Check your understanding>
1. Retype the passage of the Business Basics text on brand content and media, from "Customer engagement, which" down to "in its success.".
2. Write what comes next in the Business Basics text on brand content and owned, earned, and paid media, starting after its last sentence.
BEGIN Text block
Business Basics
A brand’s voice and personality depend on the type of content used to craft that image. How you decide to manage that content is intimately involved in every step of the purchase decision-making process. It is the most stable mechanism for a brand promotion.
Customer engagement, which is a strong predictor of company growth and brand loyalty, is built by providing value to the consumer. This action is most often achieved through value, usually achieved through useful content. “Emotional engagement is far more important to consumers than promotional content,” thus making the quality of the content the main factor in its success.
A reputation…is it owned or earned?
While everyone recognizes the role of content in owned and earned media, it’s harder to determine if the content has a place in paid media or if paid media is rendering content useless. Owned, earned, and paid media sources are almost always used together in unison. They’re used to build off each other, but they have key differences worth elaborating.
Owned Media refers to all channels that a company manages and curates, like websites, blogs, and social media. Its main strength is the control it gives a company over their brand image. Its main weakness is its limited reach—though 89% of marketers are using social media around 16% of Facebook fans see the brand’s content on their newsfeed.
Earned Media includes all mentions of a brand on third-party channels. Sometimes referred to as organic advertising, search engine optimization and mobile app store optimization. It is the shared, the reviewed and the viral. Its main weakness, that of having no control over what is being said when, is counteracted by its main strength, the power of word-of-mouth to influence people’s decisions. The skepticism people have when viewing ads is equivalent to the trust that comes from another person’s recommendation.
END Text block
BEGIN Extracted records
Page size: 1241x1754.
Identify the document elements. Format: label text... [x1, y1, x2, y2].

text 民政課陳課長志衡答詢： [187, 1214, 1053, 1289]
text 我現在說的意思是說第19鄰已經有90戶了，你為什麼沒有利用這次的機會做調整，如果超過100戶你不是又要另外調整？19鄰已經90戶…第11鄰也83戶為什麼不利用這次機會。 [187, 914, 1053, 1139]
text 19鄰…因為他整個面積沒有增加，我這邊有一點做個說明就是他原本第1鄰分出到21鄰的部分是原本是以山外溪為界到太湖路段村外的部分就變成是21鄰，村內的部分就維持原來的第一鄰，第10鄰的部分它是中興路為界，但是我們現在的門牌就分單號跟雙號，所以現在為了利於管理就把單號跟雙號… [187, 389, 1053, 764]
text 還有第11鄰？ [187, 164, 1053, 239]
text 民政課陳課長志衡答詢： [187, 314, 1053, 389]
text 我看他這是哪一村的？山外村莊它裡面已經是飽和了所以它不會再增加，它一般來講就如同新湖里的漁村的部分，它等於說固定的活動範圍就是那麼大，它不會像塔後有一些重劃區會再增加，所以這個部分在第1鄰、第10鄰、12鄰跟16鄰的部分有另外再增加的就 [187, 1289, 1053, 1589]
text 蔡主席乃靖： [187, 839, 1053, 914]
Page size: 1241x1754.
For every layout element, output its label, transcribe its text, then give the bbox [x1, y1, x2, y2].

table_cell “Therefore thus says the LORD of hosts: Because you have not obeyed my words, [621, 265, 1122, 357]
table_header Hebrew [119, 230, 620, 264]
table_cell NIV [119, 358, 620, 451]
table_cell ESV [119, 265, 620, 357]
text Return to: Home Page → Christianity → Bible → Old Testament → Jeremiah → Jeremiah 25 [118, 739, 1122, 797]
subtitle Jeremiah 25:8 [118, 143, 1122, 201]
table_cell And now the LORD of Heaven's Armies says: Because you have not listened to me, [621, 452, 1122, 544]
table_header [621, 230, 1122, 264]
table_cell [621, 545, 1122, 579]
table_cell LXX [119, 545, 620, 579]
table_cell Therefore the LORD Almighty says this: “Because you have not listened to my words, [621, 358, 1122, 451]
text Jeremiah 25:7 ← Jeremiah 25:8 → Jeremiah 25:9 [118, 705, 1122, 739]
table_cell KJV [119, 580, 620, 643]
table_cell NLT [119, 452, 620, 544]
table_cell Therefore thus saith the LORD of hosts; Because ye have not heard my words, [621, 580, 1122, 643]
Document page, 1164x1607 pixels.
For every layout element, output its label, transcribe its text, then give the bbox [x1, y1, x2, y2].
END Extracted records
Responses>
1.
Customer engagement, which is a strong predictor of company growth and brand loyalty, is built by providing value to the consumer. This action is most often achieved through value, usually achieved through useful content. “Emotional engagement is far more important to consumers than promotional content,” thus making the quality of the content the main factor in its success.

2.
Paid Media is comprised of all of the advertisements that you have paid. These include Adwords, sponsorships, and content written by others for a fee. Many times, this can appear as sponsored items, appearing in a news channel feed. Another name is “native advertising”. It is expensive, yet, far-reaching. This is a highly targetable resource. While many have frowned upon it, paid media is important to a marketing campaign because, without it, your best content might remain hidden. It is not a replacement for “true content”, but it is a valuable tool in taking owned media and pushing it to possibly blurring the line toward earned media. Competition online has made it hard to sift through information on the basis of interest alone and paid media allows one to place an ad before eyes who are searching for it.
At the core of all three strategies lies content. It is content that draws people to your website. It is content that makes people want to talk about your brand and share it with their friends. And it is content that keeps people engaging with ads even when they’re savvy enough to recognize and avoid them. Paid media will reach an audience, but it will rarely keep them watching more than they have to.
Content is what makes consumers say, “Wow, I didn’t even know that was an ad for something!” Questions for the ad industry become “Where do we draw the line between advertising and content?” and “How visible do we make that line?”